Por Estela Marconi 15 de Maio de 2026 👁️ 0 visualizações 💬 0 comentários
Diretor da CIA visita Cuba e leva mensagem de Trump sobre mudanças no regime

O diretor da CIA, John Ratcliffe, esteve em Cuba nesta semana à frente de uma delegação dos Estados Unidos para conversas com autoridades do alto escalão do governo cubano, em um movimento que sinaliza uma tentativa de reabrir canais de negociação com Havana.

Segundo a Bloomberg, a visita ocorre em um momento de frustração dentro do governo americano com a falta de avanços nas discussões sobre abertura econômica e política da ilha, ao mesmo tempo em que Washington amplia a pressão sobre setores estratégicos ligados ao regime cubano.

Nas reuniões, Ratcliffe teria reforçado que o governo do presidente Donald Trump está disposto a negociar, mas apenas sob a condição de mudanças estruturais por parte de Cuba, afirmou um funcionário da agência sob anonimato. As conversas incluíram temas econômicos, de segurança e possíveis formas de cooperação em inteligência.

Washington intensifica pressão enquanto Cuba enfrenta crise energética

O movimento diplomático acontece em paralelo a uma escalada de medidas econômicas dos Estados Unidos contra Cuba, com foco em conglomerados e estruturas empresariais associadas ao setor militar da ilha.

A estratégia busca restringir a capacidade financeira do regime em um contexto de deterioração econômica.

Ao mesmo tempo, Cuba enfrenta uma crise de energia que se agrava há meses.

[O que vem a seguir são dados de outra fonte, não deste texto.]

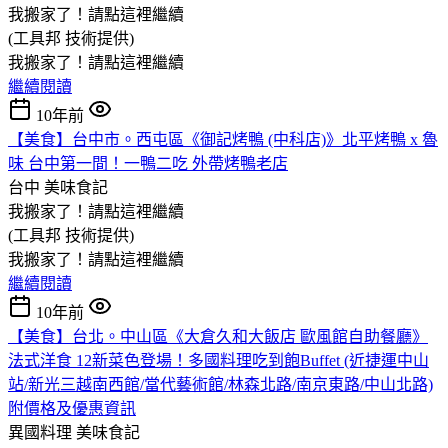
我搬家了！請點這裡繼續
(工具邦 技術提供)
我搬家了！請點這裡繼續
繼續閱讀
10年前
【美食】台中市。西屯區《御記烤鴨 (中科店)》北平烤鴨 x 魯
味 台中第一間！一鴨二吃 外帶烤鴨老店
台中
美味食記
我搬家了！請點這裡繼續
(工具邦 技術提供)
我搬家了！請點這裡繼續
繼續閱讀
10年前
【美食】台北。中山區《大倉久和大飯店 歐風館自助餐廳》
法式洋食 12新菜色登場！多國料理吃到飽Buffet (近捷運中山
站/新光三越南西館/當代藝術館/林森北路/南京東路/中山北路)
附價格及優惠資訊
異國料理
美味食記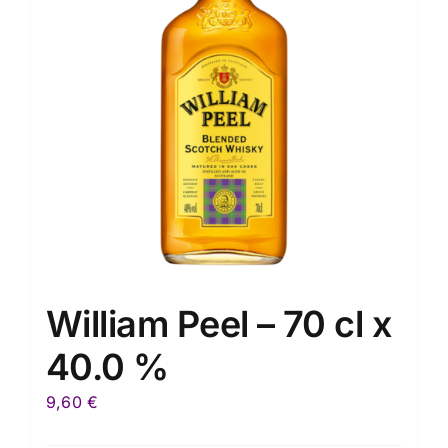
William Peel – 70 cl x
40.0 %
9,60
€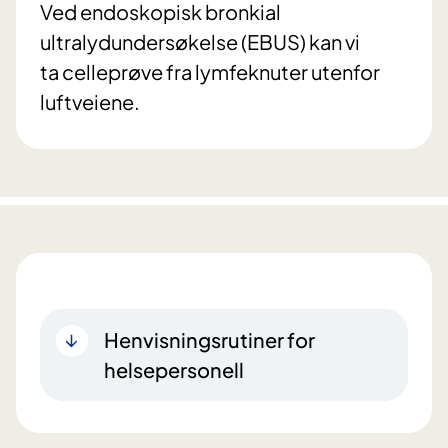
Ved endoskopisk bronkial
ultralydundersøkelse (EBUS) kan vi
ta celleprøve fra lymfeknuter utenfor
luftveiene.
Henvisningsrutiner for
helsepersonell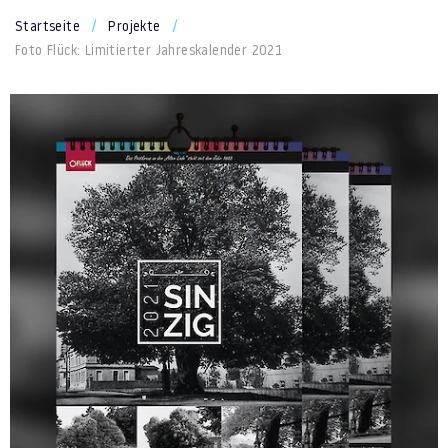
Startseite
Projekte
Foto Flück: Limitierter Jahreskalender 2021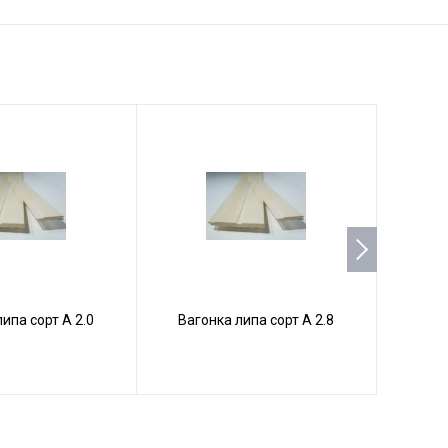
ипа сорт А 2.0
Вагонка липа сорт А 2.8
Ваго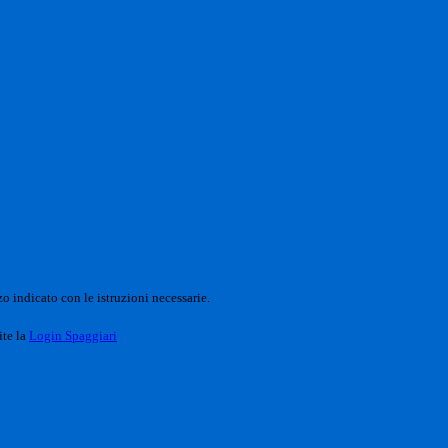
o indicato con le istruzioni necessarie.
ite la
Login Spaggiari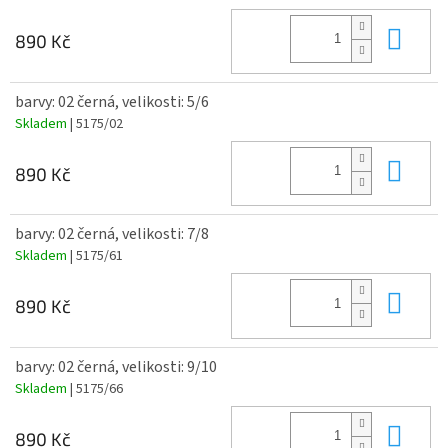
Do 
890 Kč
barvy: 02 černá, velikosti: 5/6
Skladem
| 5175/02
Do 
890 Kč
barvy: 02 černá, velikosti: 7/8
Skladem
| 5175/61
Do 
890 Kč
barvy: 02 černá, velikosti: 9/10
Skladem
| 5175/66
Do 
890 Kč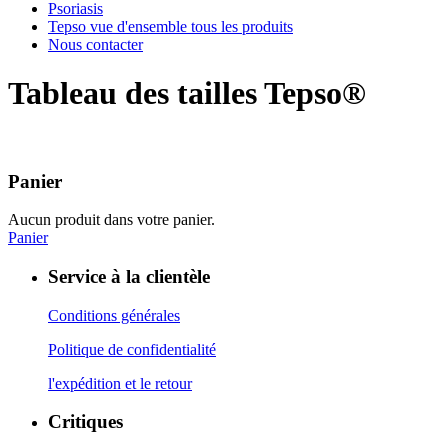
Psoriasis
Tepso vue d'ensemble tous les produits
Nous contacter
Tableau des tailles Tepso®
Panier
Aucun produit dans votre panier.
Panier
Service à la clientèle
Conditions générales
Politique de confidentialité
l'expédition et le retour
Critiques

O país vem registrando escassez de combustíveis como diesel e óleo combustível, o que afeta diretamente a operação de usinas termelétricas e amplia apagões em diferentes regiões.

Em Washington, a postura oficial combina abertura condicionada a negociações com endurecimento retórico.

O presidente Donald Trump tem reiterado que qualquer avanço depende de mudanças profundas em Havana, classificando o país como uma “nação falida” em declarações recentes.

Estratégia dos EUA mira núcleo econômico do regime cubano

Segundo a Bloomberg, o governo americano tem ampliado sanções direcionadas a conglomerados controlados por estruturas militares cubanas, como forma de enfraquecer o núcleo econômico que sustenta o regime.

A abordagem também inclui exigências relacionadas a compensações por ativos expropriados, libertação de presos políticos e reformas no modelo econômico da ilha.

Apesar de encontros recentes entre autoridades dos dois países, não houve progresso significativo nas negociações, e a avaliação em Washington é de que o cenário permanece travado.

Fontes envolvidas no processo indicam que o governo dos Estados Unidos enfrenta dificuldades para consolidar um canal único de negociação, diante da fragmentação interna do poder em Cuba, que envolve estruturas políticas, militares e empresariais.

Ao mesmo tempo, a Casa Branca avalia que a pressão econômica pode ampliar o custo político da manutenção do status atual, embora ainda não haja sinais de concessões concretas por parte de Havana.

O governo cubano não comentou a visita.